한편, 움직임 판단 블록(210)은 특징값 추출 블록(208)으로부터 제공되는 다중 특징값과 내부 메모리(도시 생략)에 기 저장되어 있는 기 정의된 입술 움직임 특징벡터(다중 입술 움직임 특징벡터)간의 비교를 통해 입술 움직임의 여부를 판단하고, 입술 움직임으로 판단될 때 입술 상단부의 일부 영상(예컨대, 코, 인중, 눈 등)과 기 정의된 입술 상단 템플릿(다중 입술 상단 템플릿)간의 비교를 통해 화자 입술의 움직임 여부를 최종 판단하며, 그 판단 결과(입술 움직임 검출신호 또는 입술 움직임 미검출신호)를 생성하여 도 1의 음성특징 추출 블록(116)으로 전달하는 등의 기능을 제공할 수 있다.Meanwhile, the motion decision block 210 compares the multiple feature values provided from the feature value extraction block 208 with the predefined lip motion feature vectors (multiple lip motion feature vectors) stored in the internal memory (not shown) (E.g., nose, eye, eye, etc.) of the upper lip of the lip when it is judged to be lip movement, and comparing the lip top template (Lip motion detection signal or lip motion non-detection signal) and transmits the result to the voice feature extraction block 116 of FIG. 1, for example.

즉, 움직임 판단 블록(210)에서는 움직임을 갖는 입술 상단부의 일부 영상과 기 정의된 입술 상단 템플릿을 매칭시켜 최대 정합율을 산출하고, 산출된 최대 정합율이 기 설정된 소정의 임계값 이상일 때 입술 움직임으로 최종 판단하여 그에 상응하는 입술 움직임 검출신호를 발생한다. 여기에서, 입술 상단부의 일부 영상과 기 정의된 입술 상단 템플릿 간의 최대 정합율은 퍼센트(%)로 계산하여 사용자 인터페이스 화면에 표시될 수 있다. 이때, 입술 움직임의 판단을 위해 입술 상단 템플릿을 활용하는 것은 휴대 단말이 사용되는 다양한 사용자 조명환경을 반영하기 위해서이다.That is, in the motion determination block 210, a maximum matching rate is calculated by matching a partial image of the upper lip of the motion having motion with a predetermined upper lip template, and when the calculated maximum matching rate is equal to or greater than a predetermined threshold value, And generates a lip motion detection signal corresponding thereto. Here, the maximum matching rate between the partial image of the lip upper part and the predefined lip upper template can be displayed on the user interface screen as a percentage (%). At this time, utilizing the lip top template for determining the lip movement reflects various user lighting environments in which the mobile terminal is used.

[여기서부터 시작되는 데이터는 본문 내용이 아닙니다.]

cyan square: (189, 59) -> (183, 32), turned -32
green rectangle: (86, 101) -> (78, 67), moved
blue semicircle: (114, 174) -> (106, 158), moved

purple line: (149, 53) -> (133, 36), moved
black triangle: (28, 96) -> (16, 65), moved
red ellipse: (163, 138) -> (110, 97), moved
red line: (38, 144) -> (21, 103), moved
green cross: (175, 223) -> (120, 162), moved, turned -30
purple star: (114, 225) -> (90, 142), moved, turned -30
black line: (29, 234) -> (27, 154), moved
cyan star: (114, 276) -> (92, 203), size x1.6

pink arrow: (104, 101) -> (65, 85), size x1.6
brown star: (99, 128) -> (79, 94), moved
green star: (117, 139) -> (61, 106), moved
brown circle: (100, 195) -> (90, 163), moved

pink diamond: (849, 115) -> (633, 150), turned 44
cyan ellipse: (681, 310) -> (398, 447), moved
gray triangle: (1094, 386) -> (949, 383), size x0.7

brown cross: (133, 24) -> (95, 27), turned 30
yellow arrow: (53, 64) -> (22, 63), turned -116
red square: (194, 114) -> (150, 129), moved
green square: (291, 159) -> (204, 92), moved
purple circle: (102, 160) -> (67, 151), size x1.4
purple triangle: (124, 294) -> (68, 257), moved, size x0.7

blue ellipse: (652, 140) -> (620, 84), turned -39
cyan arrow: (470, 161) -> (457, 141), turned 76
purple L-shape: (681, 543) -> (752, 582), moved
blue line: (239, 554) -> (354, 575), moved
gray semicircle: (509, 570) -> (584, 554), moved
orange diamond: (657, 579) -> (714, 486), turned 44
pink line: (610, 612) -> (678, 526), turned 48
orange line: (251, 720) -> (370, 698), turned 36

다시 도 1을 참조하면, 음향 획득 블록(114)은 도시 생략된 휴대 단말의 마이크를 통해 입력되는 음향신호(예컨대, 음성신호 등을 포함하는 음향신호)를 획득하여 음성특징 추출 블록(116)으로 전달하는 등의 기능을 제공할 수 있다.1, the sound acquisition block 114 acquires an acoustic signal (for example, an acoustic signal including a voice signal or the like) input through a microphone of a portable terminal (not shown) And the like can be provided.

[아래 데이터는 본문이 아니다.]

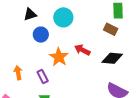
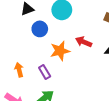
orange star: (59, 57) -> (60, 51), turned 30

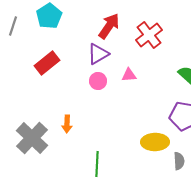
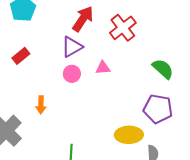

다음에, 음성특징 추출 블록(116)은, 입술 검출 블록(112)으로부터 입술 움직임 검출신호가 제공될 때, 음향 획득 블록(114)으로부터 전달되는 음성신호로부터 음성구간을 분리하고, 이 기술 분야에 널리 알려진 음성 특징 추출 알고리즘을 이용하여 분리된 음성구간의 음성신호로부터 음성특징들을 추출한 후 음성 인식 및 문장 생성 블록(118)으로 전달하는 등의 기능을 제공할 수 있다.Next, the voice feature extraction block 116 separates the voice section from the voice signal delivered from the sound acquisition block 114 when a lip motion detection signal is provided from the lip detection block 112, It is possible to provide functions such as extracting speech features from a speech signal of a separated speech section using a widely known speech feature extraction algorithm, and then transmitting the extracted speech features to a speech recognition and sentence generation block 118.

이때, 음성특징 추출 블록(116)은, 입술 검출 블록(112)으로부터 입술 움직임 미검출신호가 제공되면, 비록 음향 획득 블록(114)으로부터 음성신호(음향신호)가 전달되더라도, 입력되는 음성신호를 잡음으로 간주하여 음성특징을 추출하는 프로세스를 수행하지 않는 기능을 제공할 수 있다.At this time, the voice feature extraction block 116, if a lip motion non-detection signal is supplied from the lip detection block 112, even if a voice signal (acoustic signal) is transmitted from the sound acquisition block 114, It is possible to provide a function of not performing the process of extracting speech features by considering it as noise.

또한, 음성 인식 및 문장 생성 블록(118)은 음성 및 언어 DB(110)에 기 저장되어 있는 식별(선택)된 화자에 대해 구축된 음성 인식 모델을 이용하여 음성특징 추출 블록(116)으로부터 전달되는 음성특징들을 텍스트 문장으로 변환하는 등의 기능을 제공할 수 있다. 여기에서, 변환된 텍스트 문장은 사용자 인터페이스 화면(휴대 단말의 표시 패널)에 표시(출력)될 수 있다.The speech recognition and sentence generation block 118 also receives speech characteristic extraction block 116 using the speech recognition model built for the identified speaker stored in the speech and language DB 110 Converting voice features into text sentences, and so on. Here, the converted text sentence can be displayed (output) on the user interface screen (display panel of the portable terminal).

다음에, 타겟 언어 문장 생성 블록(120)은, 예컨대 자동 번역 엔진 등을 포함하는 것으로, 이러한 자동 번역 엔진을 이용하여 음성 인식 및 문장 생성 블록(118)으로부터 전달되는 텍스트 문장을 타겟 언어 문장으로 변환하는 등의 기능을 제공할 수 있다. 여기에서, 변환된 타겟 언어 문장은 사용자 인터페이스 화면에 표시(출력)될 수 있다.Next, the target language sentence generation block 120 includes, for example, an automatic translation engine and the like. Using the automatic translation engine, the target language sentence generation block 120 converts a text sentence sent from the speech recognition and sentence generation block 118 into a target language sentence And so on. Here, the converted target language sentence can be displayed (output) on the user interface screen.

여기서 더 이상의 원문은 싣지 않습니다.